# [2006] Best Bang For Your BUCK



## don1947 (May 19, 2006)

Which point system gives you the best value for your money?


----------



## Dustijam (May 19, 2006)

*Re: Best Bang For Your BUCK*

Depends on many factors, such as where you prefer to vacation, and the level of accommodations, your level for accepting risk, etc. etc.  

There are a ton of posts on the various point systems.  You might want to use the search feature and then narrow your question down.


----------



## teachingmyown (May 19, 2006)

*Re: Best Bang For Your BUCK*

I agree with Dustijam.  It's too broad a question and personal circumstances will apply.   But seeing as you are new here, and probably just starting on this adventure, I will share my thoughts from when I was in your shoes.  

I wanted to be able to visit different resorts each year without having to trade, therefore a system with multiple destinations to choose from at no extra charge was indicated.

I wanted reasonably good trading power, in case I did want to trade, so a system with a good reputation and resorts in good locations was indicated.

I wanted to be able to travel to most destinations by car from TN, therefore a system with a number of resorts in the eastern half of the US was desirable.

I wanted good maintenance fees and low initial cost as well.  Remember...the initial cost is one time only, but maintenance fees continue FOREVER.

After doing A LOT of reading on TUG, including the member's only sections, (and about two dozen or more other websites) I narrowed in on Fairfield and found Angel, a recommended resale agent who assisted with our purchase.  We have been VERY happy with our decision and have enjoyed some great vacations since becoming FF owners.

FWIW, I also considered Marriott...fees and initial cost were troublesome, though not a complete deal-breaker.   Not so many resorts to choose from, however.  Same with DVC...high costs and not much variety.

I really liked Worldmark.  However, at the time most Worldmark resorts were located in the western half of the country, so that went against them for me.

Bluegreen was ok, as was Sunterra, but I think I remember at the time neither was looking particularly stable so I opted away from them.  If I were seeking info now they would be higher on my list of possibilities.

RCI Points was not an option at that time so didn't figure in my research or decision  


Your task...read, read, read and read some more.  Define your vacation goals and see how the different options compare against each other with those goals in mind.  Main thing is don't get in a hurry.  Take a couple of months to do your research and at least a couple more to verify and look for what you want.  Timeshares are easy to purchase, but not always so easy to sell, and like I said--maintenance fees are forever, so you want to be sure before you decide.  The more you are going to spend...the more time you should take to make the decision.

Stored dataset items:

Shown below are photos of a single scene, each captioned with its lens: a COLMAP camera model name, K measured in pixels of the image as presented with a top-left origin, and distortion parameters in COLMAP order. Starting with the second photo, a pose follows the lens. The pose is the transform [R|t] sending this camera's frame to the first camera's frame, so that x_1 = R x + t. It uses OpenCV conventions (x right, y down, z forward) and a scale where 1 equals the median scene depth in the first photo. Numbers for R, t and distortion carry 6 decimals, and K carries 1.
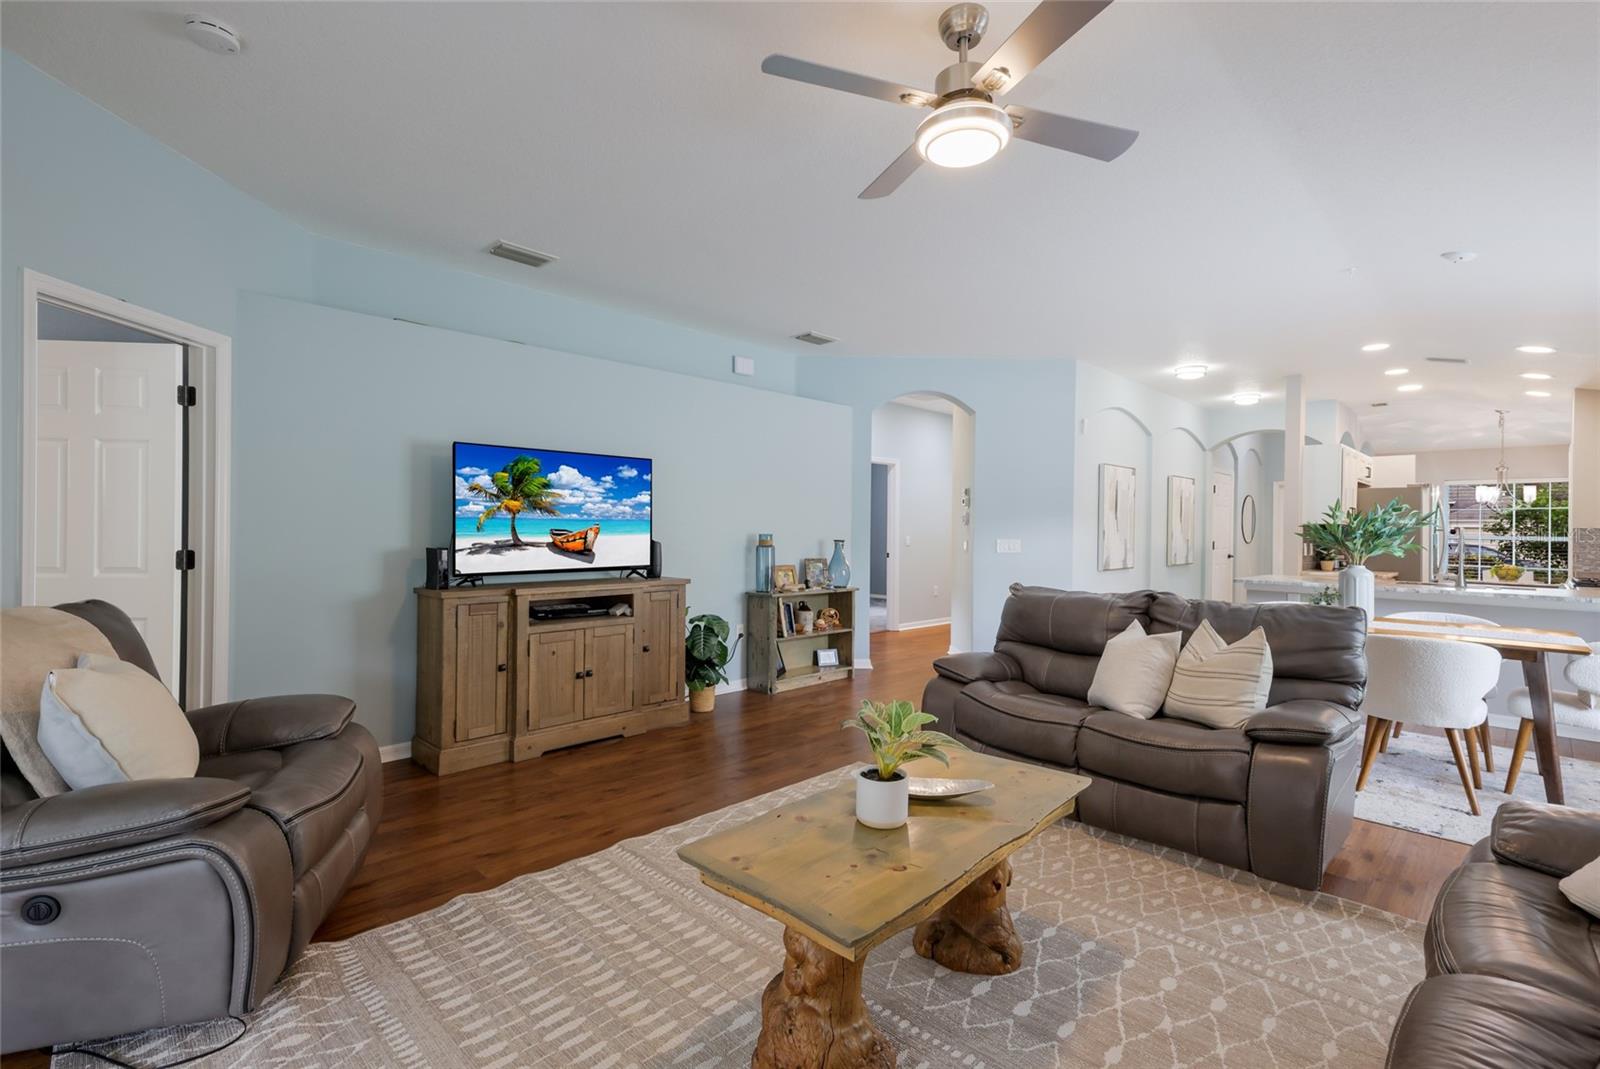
lens RADIAL K [[737.8, 0, 803.3], [0, 737.8, 526.1], [0, 0, 1]] dist [0.011871, -0.000553]
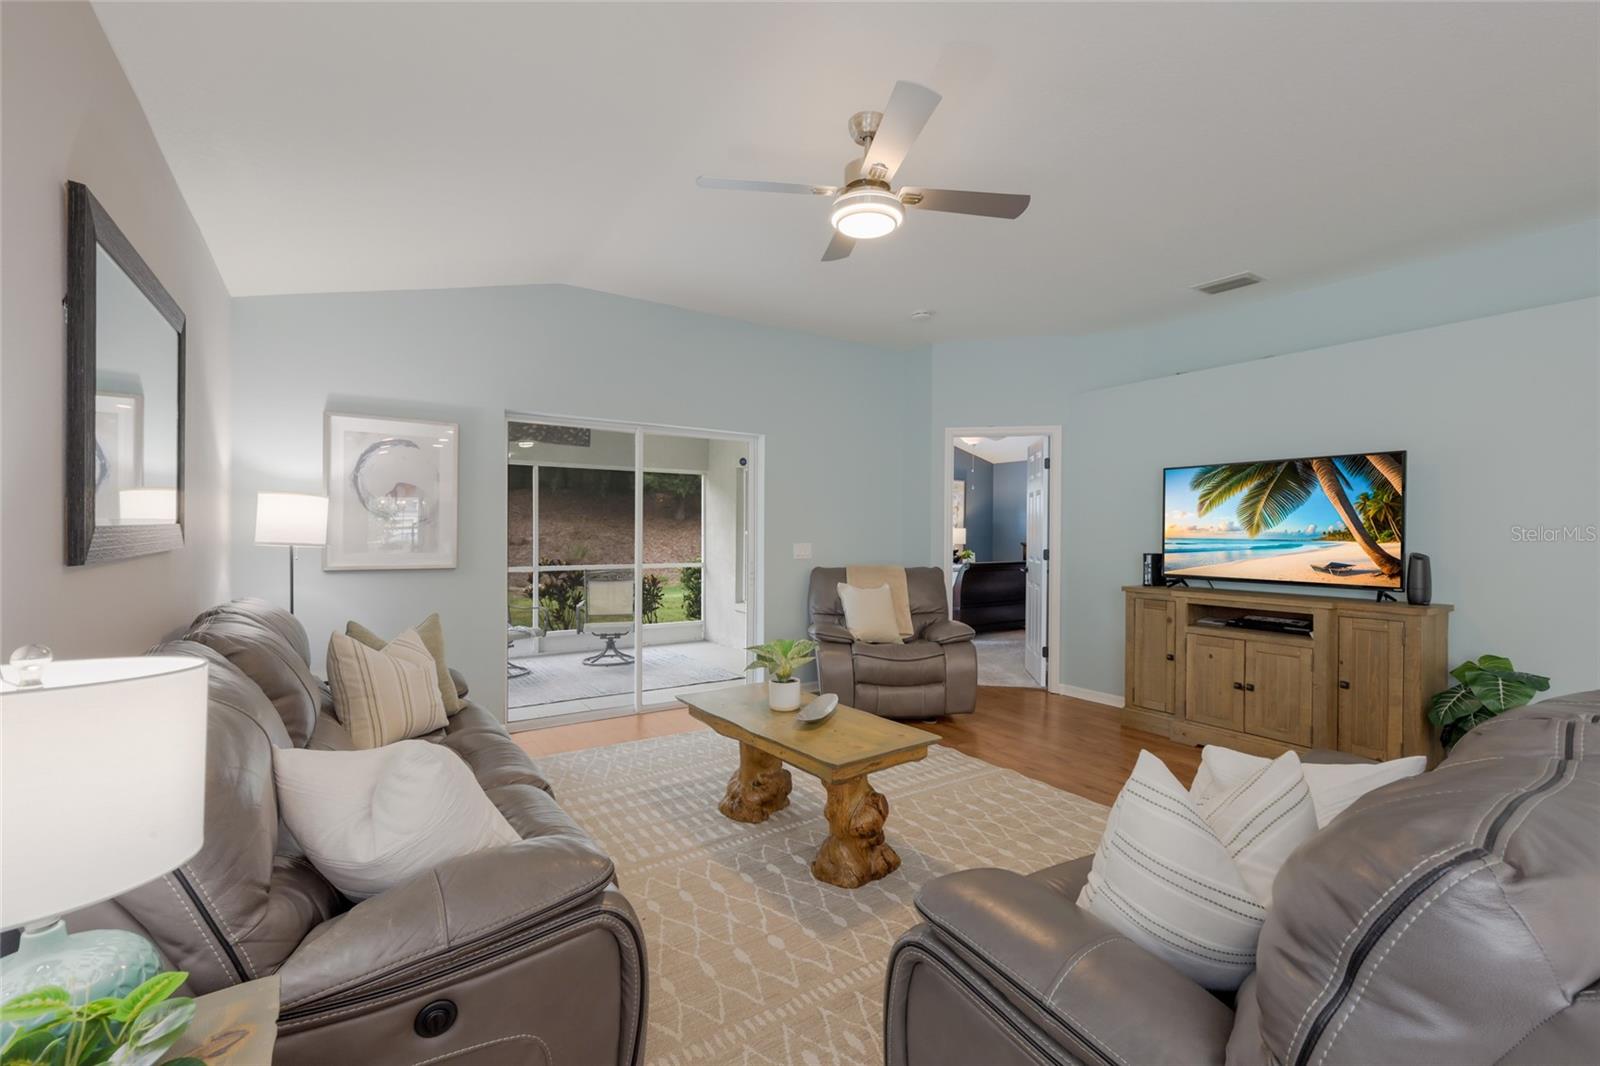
lens RADIAL K [[688.2, 0, 800.2], [0, 688.2, 533.4], [0, 0, 1]] dist [0.005609, 0.000492]
pose [[-0.217136, -0.010170, -0.976088, 0.703868], [-0.007158, 0.999935, -0.008826, 0.007845], [0.976115, 0.005070, -0.217195, 0.593102]]
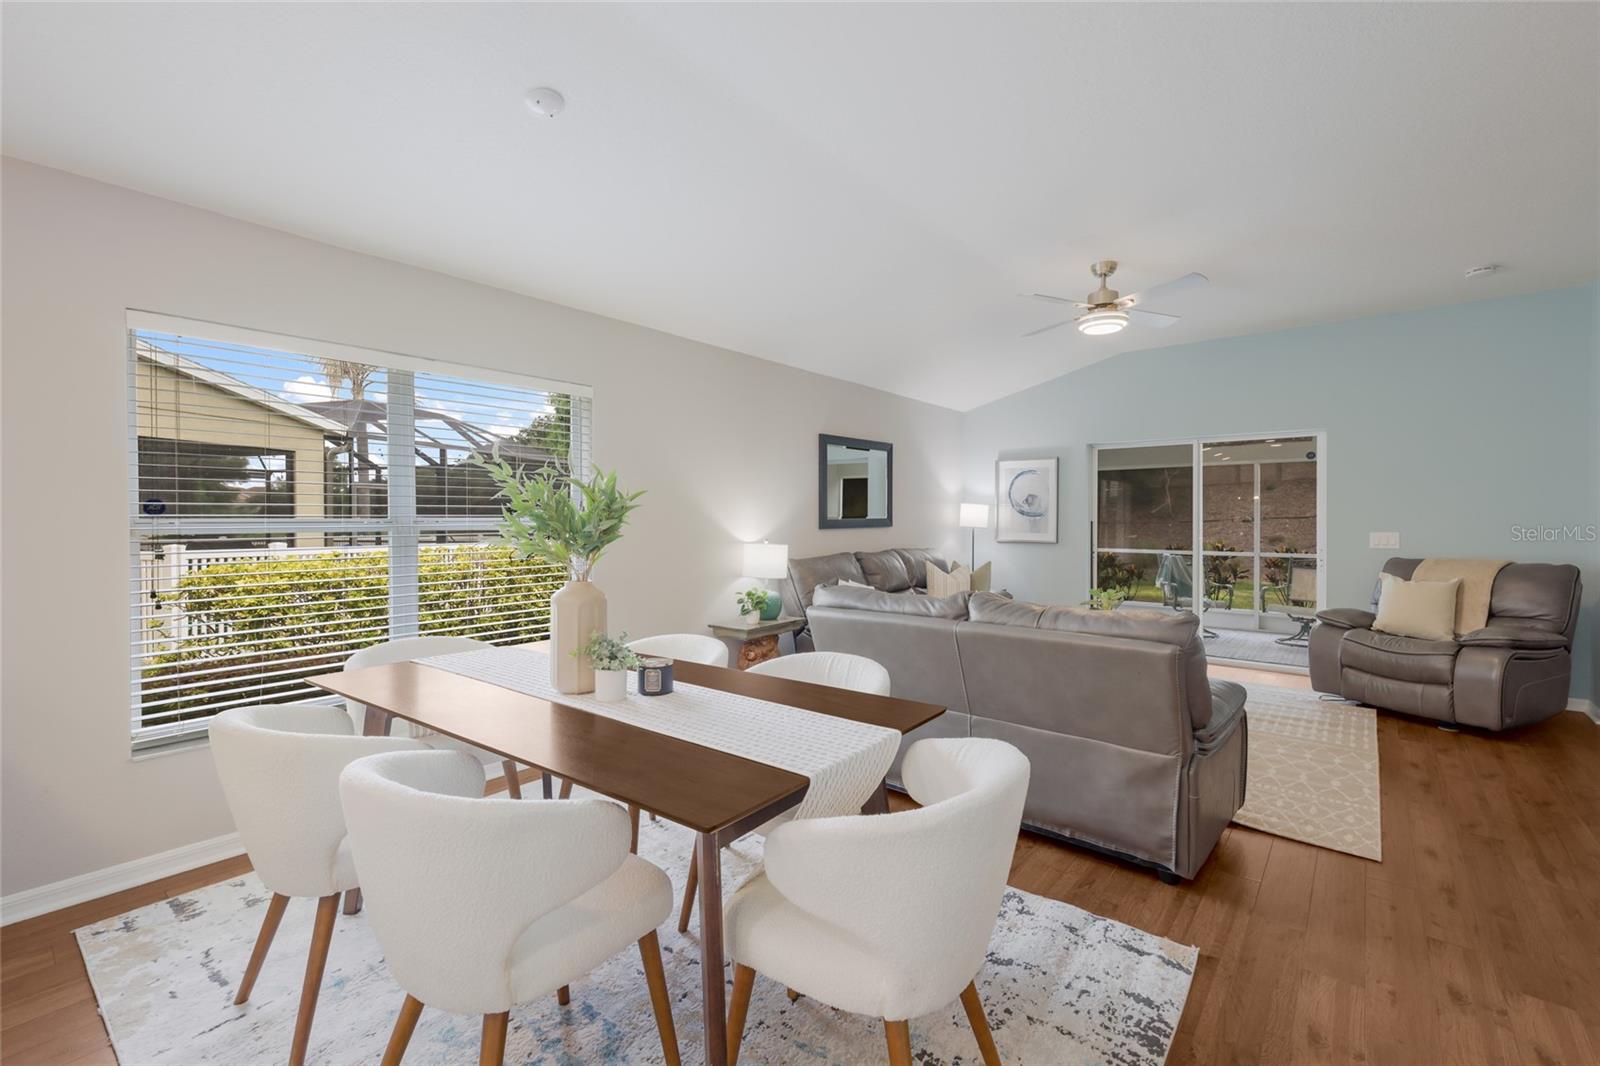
lens RADIAL K [[688.2, 0, 803.4], [0, 688.2, 521.5], [0, 0, 1]] dist [0.005609, 0.000492]
pose [[-0.995939, -0.011575, -0.089283, 0.609195], [-0.011546, 0.999933, -0.000835, 0.008598], [0.089287, 0.000199, -0.996006, 1.436444]]
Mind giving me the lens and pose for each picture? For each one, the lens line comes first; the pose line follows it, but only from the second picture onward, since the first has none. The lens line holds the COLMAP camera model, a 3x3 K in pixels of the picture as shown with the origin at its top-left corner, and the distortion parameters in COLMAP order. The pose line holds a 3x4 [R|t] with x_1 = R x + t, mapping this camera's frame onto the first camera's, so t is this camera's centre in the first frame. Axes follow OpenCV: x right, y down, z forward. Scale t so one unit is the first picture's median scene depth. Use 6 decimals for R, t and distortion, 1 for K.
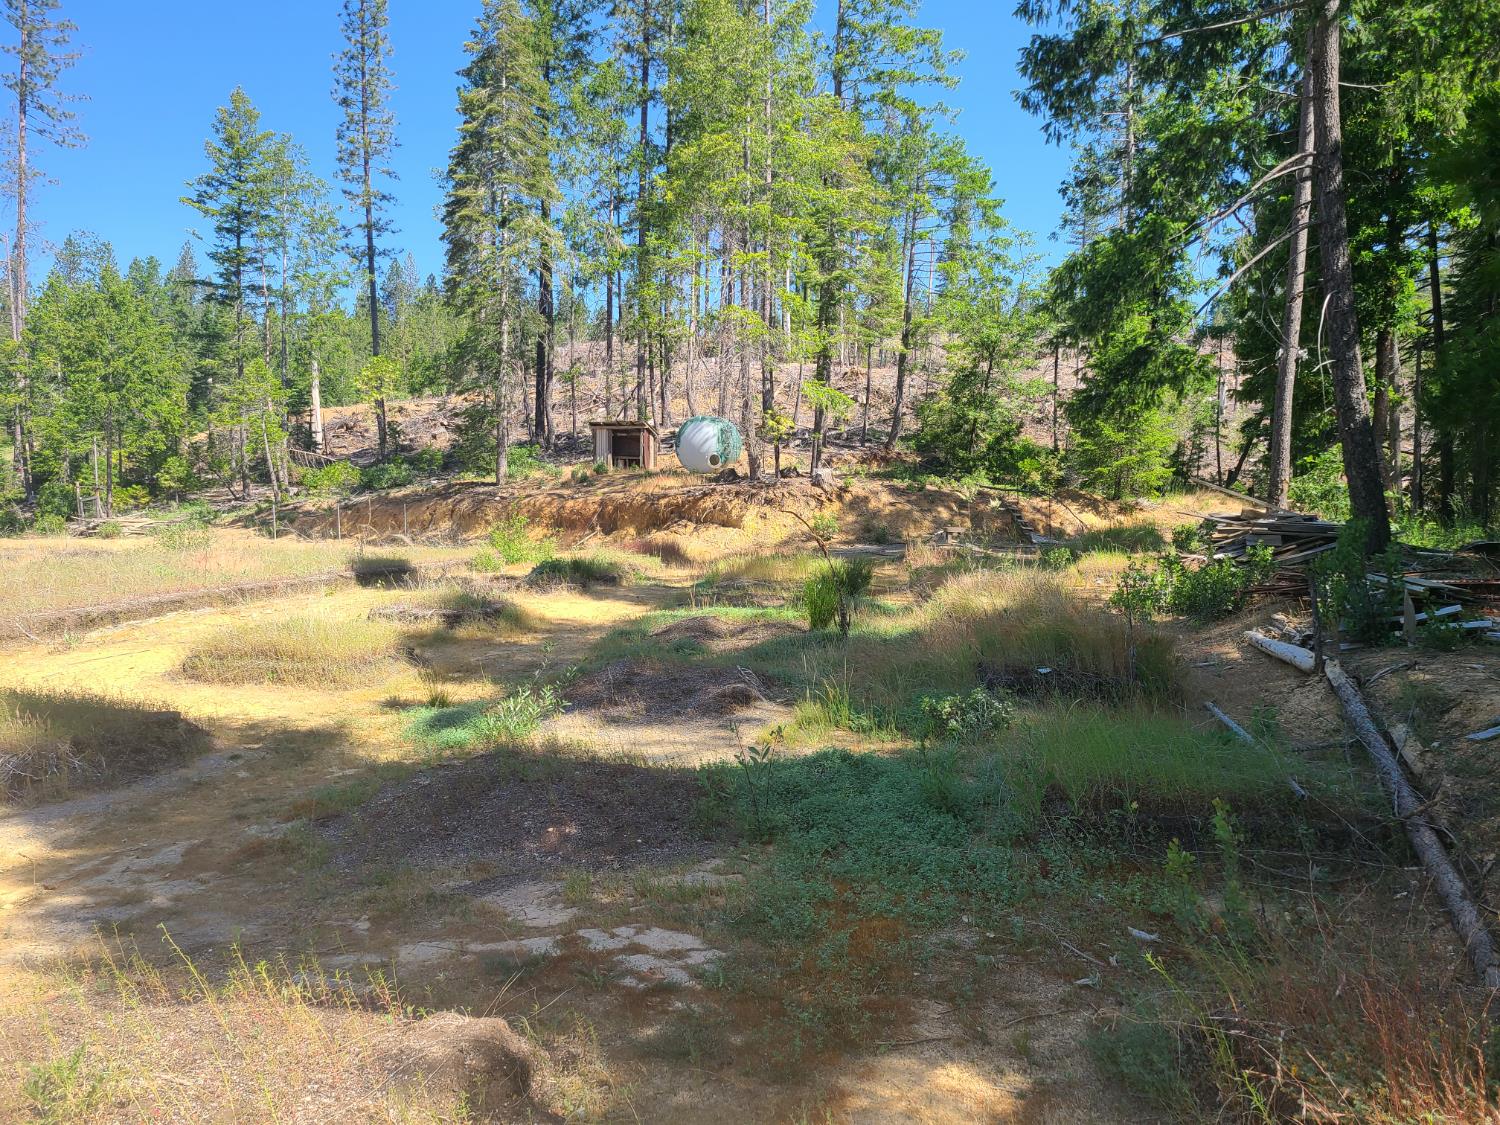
lens RADIAL K [[939.1, 0, 750.0], [0, 939.1, 562.5], [0, 0, 1]] dist [0.041944, -0.034497]
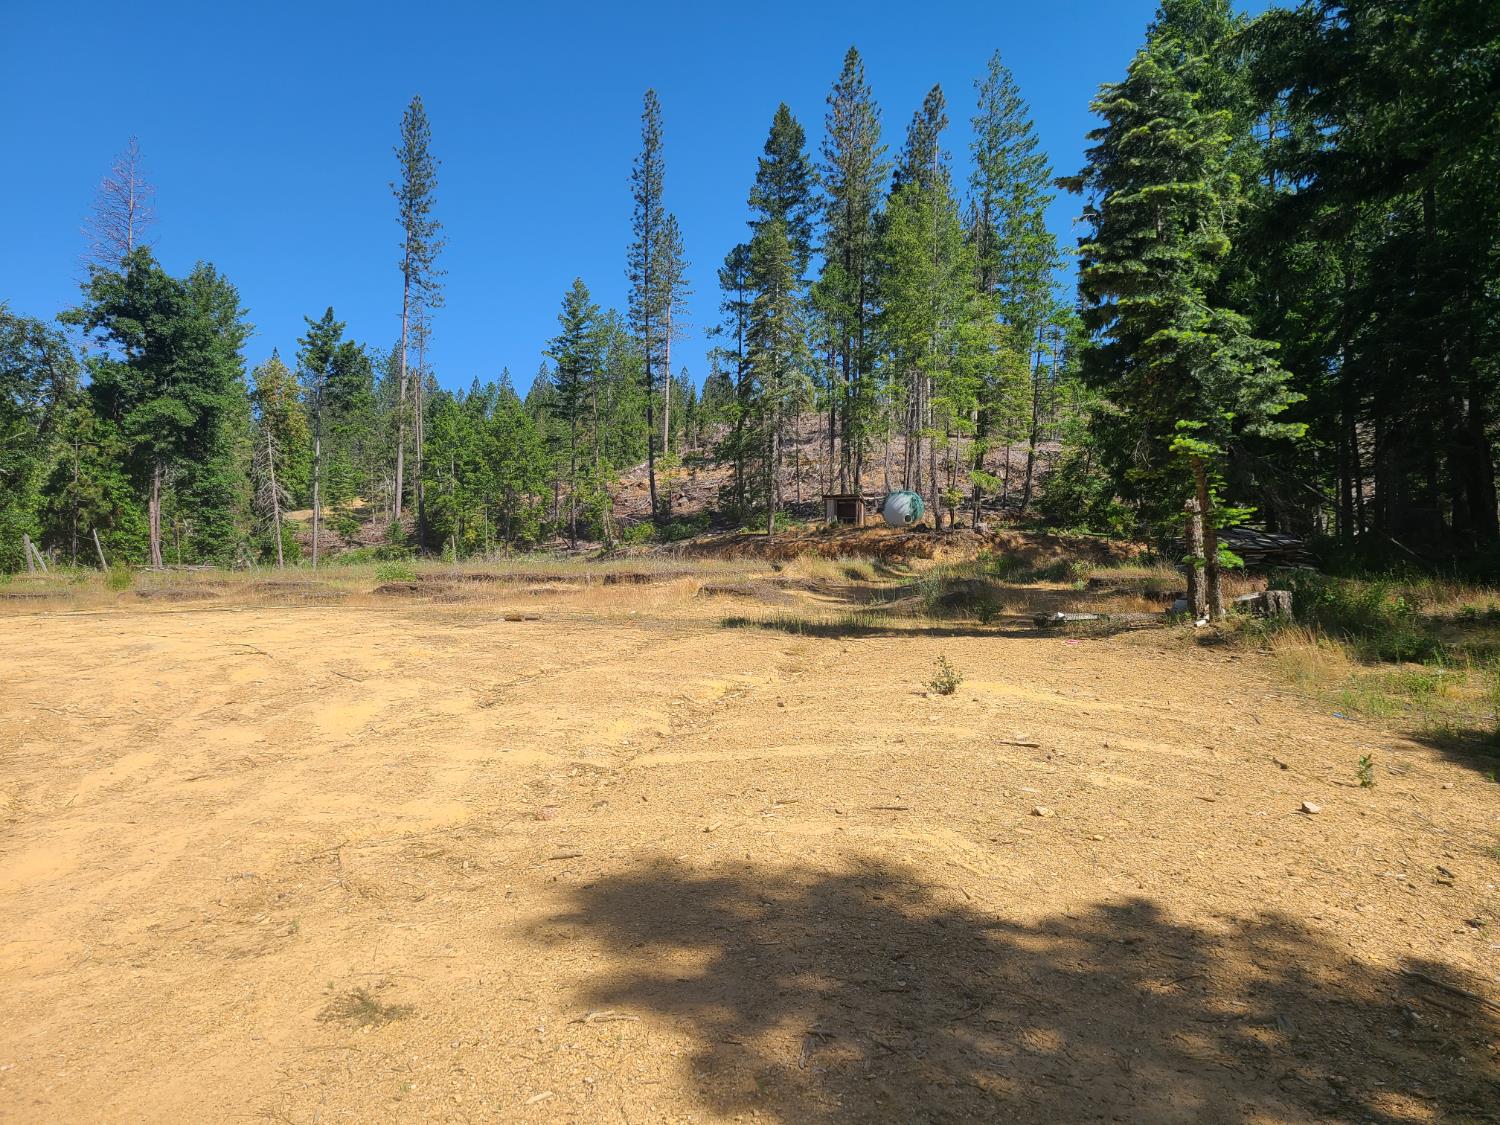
lens RADIAL K [[939.1, 0, 750.0], [0, 939.1, 562.5], [0, 0, 1]] dist [0.041944, -0.034497]
pose [[0.991341, -0.000380, -0.131315, -0.094901], [-0.008237, 0.997846, -0.065077, 0.069948], [0.131057, 0.065596, 0.989202, -0.594391]]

§ **Tasks to carry out**:
(1) From the timeshare thread, list every timeshare or points system that teachingmyown names in the reply.
(2) Write the next post in the timeshare thread, following teachingmyown's reply.
None of the work here requires the data.

§ **Answers given**:
(1) Fairfield, Marriott, DVC, Worldmark, Bluegreen, Sunterra, RCI Points

(2)
----------



## fiberpirateknits (May 19, 2006)

*Re: Best Bang For Your BUCK*

I would definitly put emphasis on the learn as much as you can before you commit phrase. I studied timeshares for 2 years before choosing Worldmark. We live in Utah and vacation mostly in the west coast and south west.

 Make sure there are resorts where you really want to vacation, and if you have a family, make sure the resorts have fun things for kids to do. Nothing worse than a bored group of kids, or adults for that matter. 

Make a list of the things that are important to you when you travel and things that are not, including cost of maintainance fees, and extra costs. Use that list as a comparison for all the resort groups you check out. It is a lot of work but very worth it.  

Sonya


----------



## MULTIZ321 (May 19, 2006)

*Re: Best Bang For Your BUCK*

Don,

And while you're doing your research on those other point systems already mentioned, don't forget to check out

the Hyatt Point system
Hilton Grand Vacation Club Point System
and the Royal Holiday Club Point System

Good luck in your search,

Richard


----------



## don1947 (May 19, 2006)

*Re: Best Bang For Your BUCK*

THANK YOU ALL. The learning curve Iam at the bottom of is a steep "son of gun"


----------



## Bill4728 (May 19, 2006)

*Re: Best Bang For Your BUCK*

Yes it can be a steep learning curve, but a little research now, can save you so much time and money in the future. 

Buying a TS is often very easy, selling one that doesn't work out for you can be very troublesome. So this research you're doing now, can pay off in time, money and frustration.

Good Luck


----------



## rickandcindy23 (May 19, 2006)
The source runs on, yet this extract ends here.